Quand Cuthbert rentra au baraquement, la nuit était tombée. Roland et Alain jouaient aux cartes. Ils avaient si bien nettoyé l’endroit qu’il avait presque repris son aspect habituel (grâce à l’essence de térébenthine qu’ils avaient dénichée dans un placard de l’ancien bureau du régisseur, les graffitis sur les murs n’étaient plus que les fantômes rosâtres d’eux-mêmes) ; pour l’heure, ils étaient plongés dans une partie de Casa Fuerte, ou de « méla-mélu », comme on désignait ce jeu dans leur partie du monde. Quelle que fût son appellation, ce n’était rien d’autre qu’une variante à deux joueurs du Surveille-Moi, le jeu de cartes qu’on pratiquait dans les saloons et les baraquements depuis la jeunesse du monde.

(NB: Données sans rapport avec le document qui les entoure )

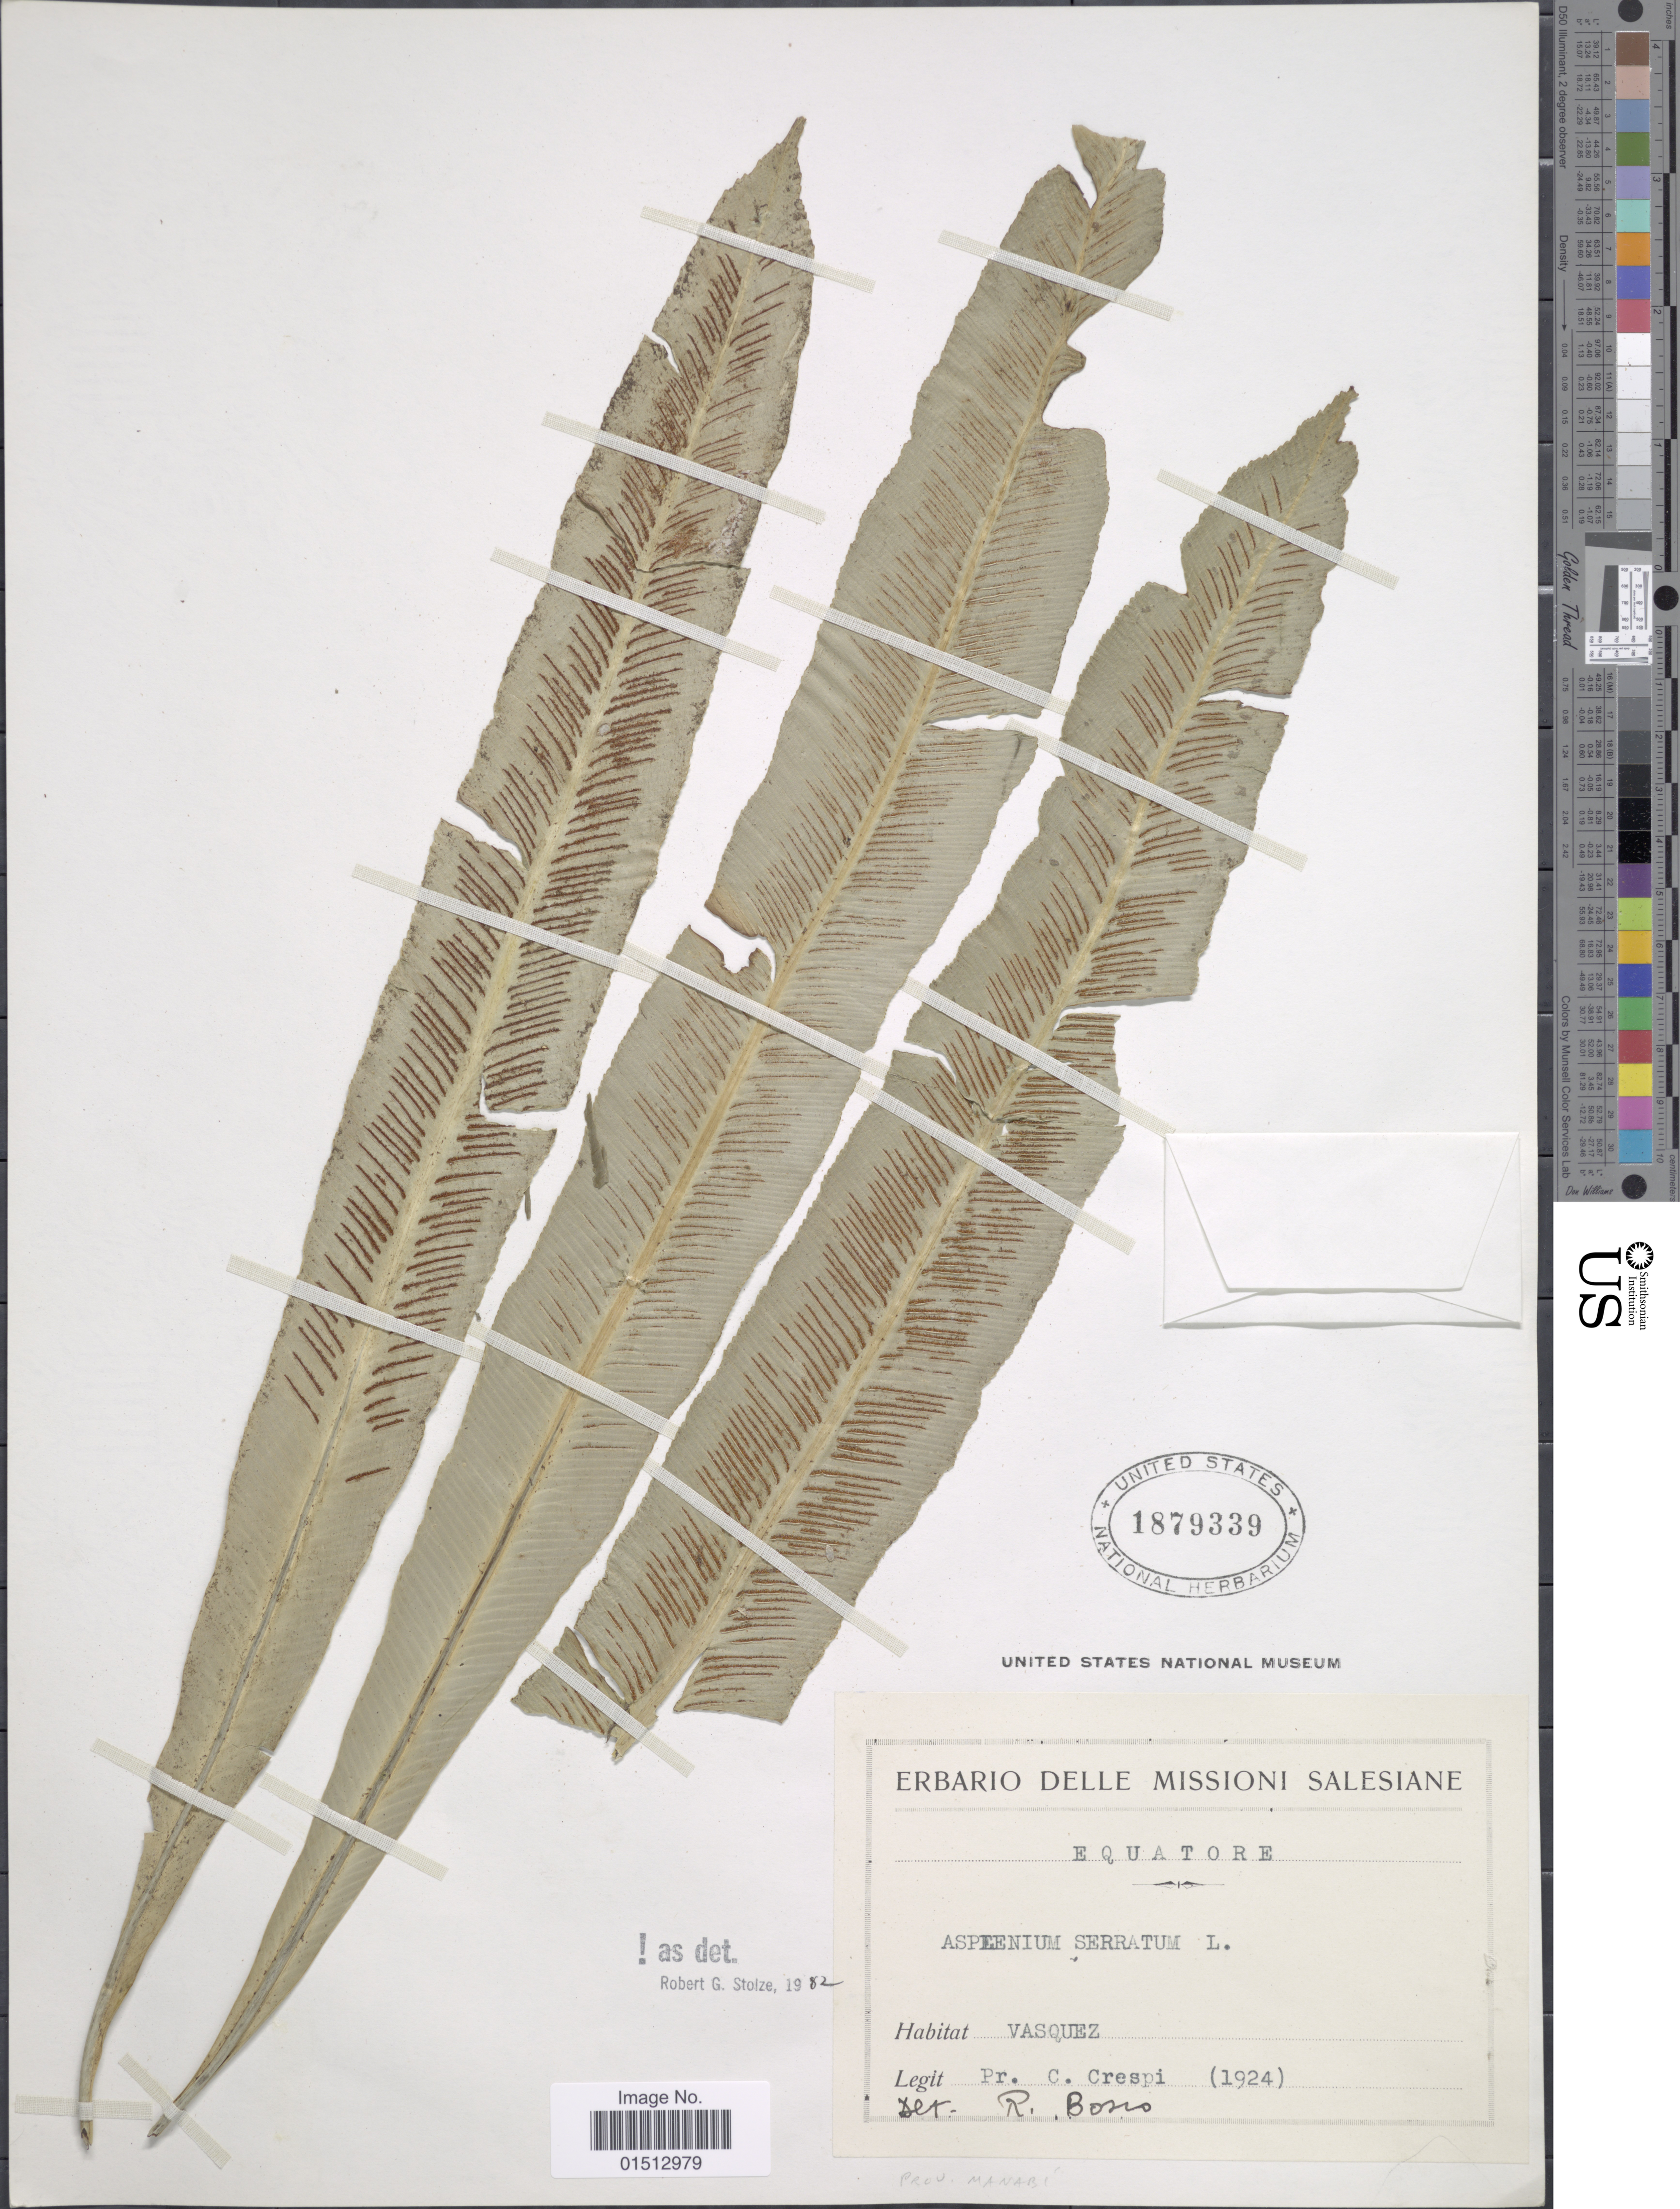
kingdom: Plantae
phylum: Tracheophyta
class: Polypodiopsida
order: Polypodiales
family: Aspleniaceae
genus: Asplenium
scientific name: Asplenium serratum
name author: L.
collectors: C. Crespi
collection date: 1924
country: Ecuador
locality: Ecuatore, Vasquez.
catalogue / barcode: US 1879339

Roland releva les yeux aussitôt, tâchant de prendre la température émotionnelle de Bert. Si extérieurement, Roland était plus impassible que jamais, ayant même fait égalité avec Alain après quatre manches difficiles, il était dans un état d’agitation intérieure où la douleur le disputait à l’indécision. Alain lui avait rapporté les propos que Cuthbert lui avait tenus dans la cour et c’étaient des choses terribles à entendre de la bouche d’un ami, même de seconde main. Ce qui le taraudait le plus, cependant, c’était ce que Cuthbert lui avait assené juste avant de passer la porte : Tu baptises amour ton insouciance et tu te fais une vertu de ton irresponsabilité. Y avait-il une chance qu’il ait fait une chose pareille ? Il n’avait cessé de se répéter que non — que les directives qu’il leur avait demandé de suivre étaient dures à respecter mais pleines de bon sens, les seules qui rimaient à quelque chose. Les gueulantes de Cuthbert n’étaient que du vent, le simple résultat de sa nervosité… et de sa fureur devant l’outrage de leur sanctuaire ainsi souillé. Et pourtant…

Dis-lui que ses bonnes raisons sont mauvaises et qu’il a tort sur toute la ligne.